Last Christmas was probably one of the best that I’ve had in a long time. It was filled with family and friends and presents and food and happiness. We hosted dinner at our house for 30 people and there was no strife, no political arguments, no children crying, no hurt feelings. To an observer, it was a snapshot of a perfect Christmas. My home was overflowing with holiday cheer and for that one day, so was I.
Under the surface, it wasn’t so perfect. I was unhappy and knew that I would be making a difficult decision soon. Some of the friends who attended had their own rocky struggles going on internally as well. But for that one day, it felt to me like we put it all away and just relaxed. Just pretended that there was no tomorrow and no yesterday, and today was a moment that could last as long as we participated in it.
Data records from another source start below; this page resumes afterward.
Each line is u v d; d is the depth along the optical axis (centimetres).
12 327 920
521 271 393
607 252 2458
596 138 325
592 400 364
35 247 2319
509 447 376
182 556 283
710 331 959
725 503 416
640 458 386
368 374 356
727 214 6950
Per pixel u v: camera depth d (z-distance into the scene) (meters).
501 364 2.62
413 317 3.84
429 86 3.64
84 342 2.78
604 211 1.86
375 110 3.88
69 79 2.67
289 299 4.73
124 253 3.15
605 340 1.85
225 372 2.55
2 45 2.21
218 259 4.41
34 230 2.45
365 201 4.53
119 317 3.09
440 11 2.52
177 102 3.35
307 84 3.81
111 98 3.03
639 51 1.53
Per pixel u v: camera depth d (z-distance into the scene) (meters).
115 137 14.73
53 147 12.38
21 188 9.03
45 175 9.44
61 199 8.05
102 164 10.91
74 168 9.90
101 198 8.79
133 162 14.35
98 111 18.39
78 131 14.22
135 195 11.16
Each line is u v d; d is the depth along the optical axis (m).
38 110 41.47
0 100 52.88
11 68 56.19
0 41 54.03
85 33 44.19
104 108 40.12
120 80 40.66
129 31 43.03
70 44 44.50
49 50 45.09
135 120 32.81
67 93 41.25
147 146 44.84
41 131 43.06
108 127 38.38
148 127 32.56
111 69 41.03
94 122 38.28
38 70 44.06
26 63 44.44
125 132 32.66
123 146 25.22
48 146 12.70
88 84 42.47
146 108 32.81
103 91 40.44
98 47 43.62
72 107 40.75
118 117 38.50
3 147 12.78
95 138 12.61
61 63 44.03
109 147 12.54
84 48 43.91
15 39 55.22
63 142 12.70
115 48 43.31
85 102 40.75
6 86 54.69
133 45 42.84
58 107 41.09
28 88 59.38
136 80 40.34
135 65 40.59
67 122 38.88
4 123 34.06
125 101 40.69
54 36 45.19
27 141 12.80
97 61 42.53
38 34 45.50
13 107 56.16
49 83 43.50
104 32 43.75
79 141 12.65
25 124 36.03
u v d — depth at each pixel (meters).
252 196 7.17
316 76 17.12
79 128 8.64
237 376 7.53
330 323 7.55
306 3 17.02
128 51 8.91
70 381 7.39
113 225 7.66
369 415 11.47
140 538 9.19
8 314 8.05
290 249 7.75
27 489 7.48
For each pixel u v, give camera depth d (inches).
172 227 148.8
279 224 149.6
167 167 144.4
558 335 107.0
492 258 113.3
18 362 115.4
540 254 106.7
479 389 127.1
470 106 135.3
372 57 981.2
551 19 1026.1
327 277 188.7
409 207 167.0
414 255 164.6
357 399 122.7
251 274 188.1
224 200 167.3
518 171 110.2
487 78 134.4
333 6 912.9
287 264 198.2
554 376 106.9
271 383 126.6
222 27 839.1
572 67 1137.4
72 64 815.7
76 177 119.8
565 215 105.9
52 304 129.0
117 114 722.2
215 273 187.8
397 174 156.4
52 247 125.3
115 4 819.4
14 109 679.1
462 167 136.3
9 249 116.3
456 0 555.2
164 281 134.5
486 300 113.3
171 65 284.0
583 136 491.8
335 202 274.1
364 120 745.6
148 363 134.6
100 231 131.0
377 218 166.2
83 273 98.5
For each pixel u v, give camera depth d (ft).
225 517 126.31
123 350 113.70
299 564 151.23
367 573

This year has been one of transition and change and hope and growth and happiness and sadness. I’ve spent most of the year completely numb. The only times I’ve really felt anything have been when acting out of character, doing things against my nature, and pushing the boundaries of my friends, testing their ability to put up with me and forgive me. (And can I say that almost all of my friends have really been amazing. My appreciation knows no bounds.) I know that I’m not done, either. That numbness is still there, and there are fears and obstacles I have to overcome before I can let myself feel anything genuine again.
As I sit in my hotel room, 500 yards away from where the rest of my family shares a two-bedroom condo, I count down the time until I return home to my empty house, with no expectations except those I inflict upon myself, no need to fake emotions that I’m incapable of feeling, and no guilt over this desire to be completely alone. This year, Christmas wasn’t Christmas. It was Saturday. And I’m okay with that.